一方、脱出を手引きしたフェルセンの主君スウェーデン王グスタフ3世は、ドイツのアーヘンにてフェルセンからの報告を待ちわびていたが、結局、脱出成功の報を聞くことはなかった。逆に国王一家逮捕の知らせが届いたため、グスタフ3世は直ちに亡命フランス貴族と計り、「反革命十字軍」を組織する計画を立てた。10月1日にはロシア帝国とも軍事同盟を締結したが、最終的にはグスタフ3世の暗殺などで実現することはなかった。グスタフ3世の行動はかなり極端ではあったが、後の対仏大同盟の先鞭となったといえなくもない[注 5][要出典]。

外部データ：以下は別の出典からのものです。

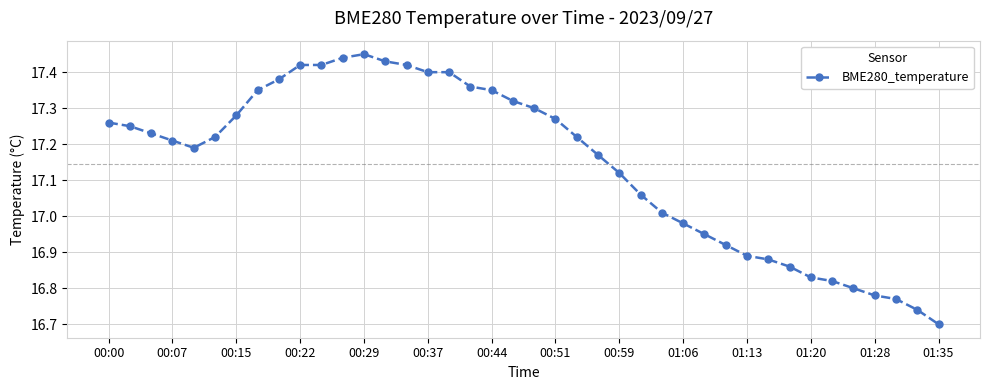

What is the difference between the maximum and second lowest values?

0.7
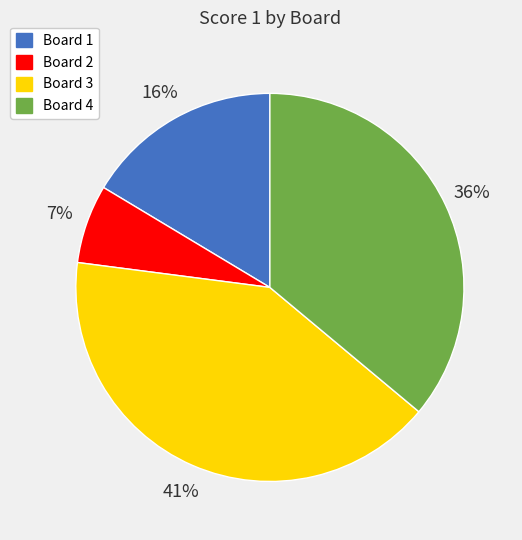

Is there any slice that represents more than half of the pie?

No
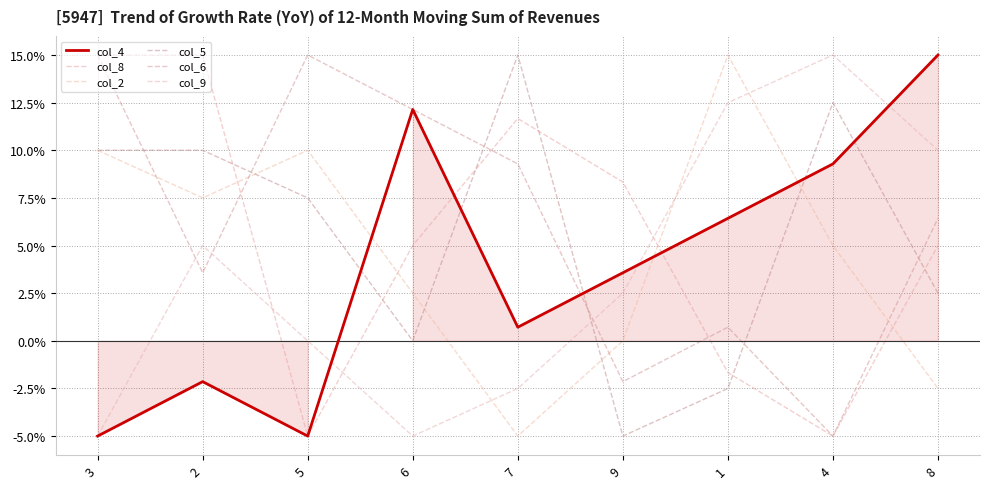

What is the difference between the second highest and minimum values in the col_2 series?

0.2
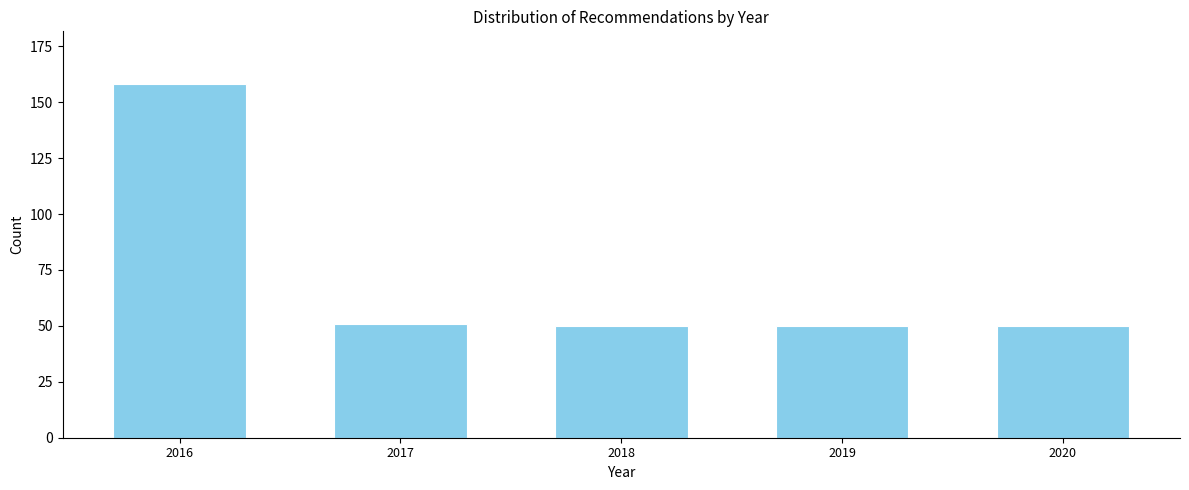

Reading left to right, list all the values displayed in this chart.

158	51	50	50	50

また別に、 1791年8月27日には、すでに亡命に成功していたアルトワ伯が、神聖ローマ皇帝レオポルト2世とプロイセン王フリードリヒ・ヴィルヘルム2世を仲介し「ピルニッツ宣言」を行った。この「必要な武力を用いて直ちに行動を起こす」という内容の宣言は、革命派には脅迫と受け取られて、実のところ国王一家の立場をより悪くしただけではあったが、フランス革命戦争への号砲となったと言える。というのも、革命派は脅迫を受けて引き下がるどころか、逆にいきり立って戦いを望んだからである。彼らはついには国王の断罪を求めるようになっていくため、ヴァレンヌ事件はブルボン王政の終焉を告げるきっかけともなった。[要出典]
脚注
注釈
- ^ 実際的にはオーストリアを含めて彼女があてにした諸国は戦争に消極的で、1791年時点で介入に同意しそうな国は、(従来はオーストリアの敵であった)プロイセン王国以外にはなかった。ブルトゥイユ男爵は諸国の君主の好意的反応を引き出したが、大臣は賛成せず、支援は上辺だけのものだったからだ。翌年に革命戦争が始まったときでも、宣戦布告したのは革命フランス側からであり、ナポリ王国などマリー・アントワネットの姉マリア・カロリーナのいる諸国は当初は参戦を見合わせ、国王処刑後ですら王妃の脱出にも助力しなかった。身代金交渉はなかったわけではないが不活発で、マリー・アントワネットが期待したハプスブルク家の援助は、例え逃亡計画が成功していても、はかない夢でしかなかった[要出典]。
- ^ この文書は後に発覚し、バルナーヴの誘拐説のウソを暴いた[要出典]。
- ^ 絵の内容はフィクションで、劇的場面のような演出となっている[要出典]。
- ^ 結果的に、この嘘がフランス国歌の5番において、「ブイエ将軍」と名指しで批判され、悪名が現在に至る要因となっている
- ^ 対仏大同盟自体は、フランスのヨーロッパ支配という新情勢に対する諸外国の国益に根ざした軍事同盟であり、反革命十字軍のような感情的な反発とはかなり目的も趣旨も異なる。むしろ反革命十字軍はその後の神聖同盟と共通点が多い[要出典]。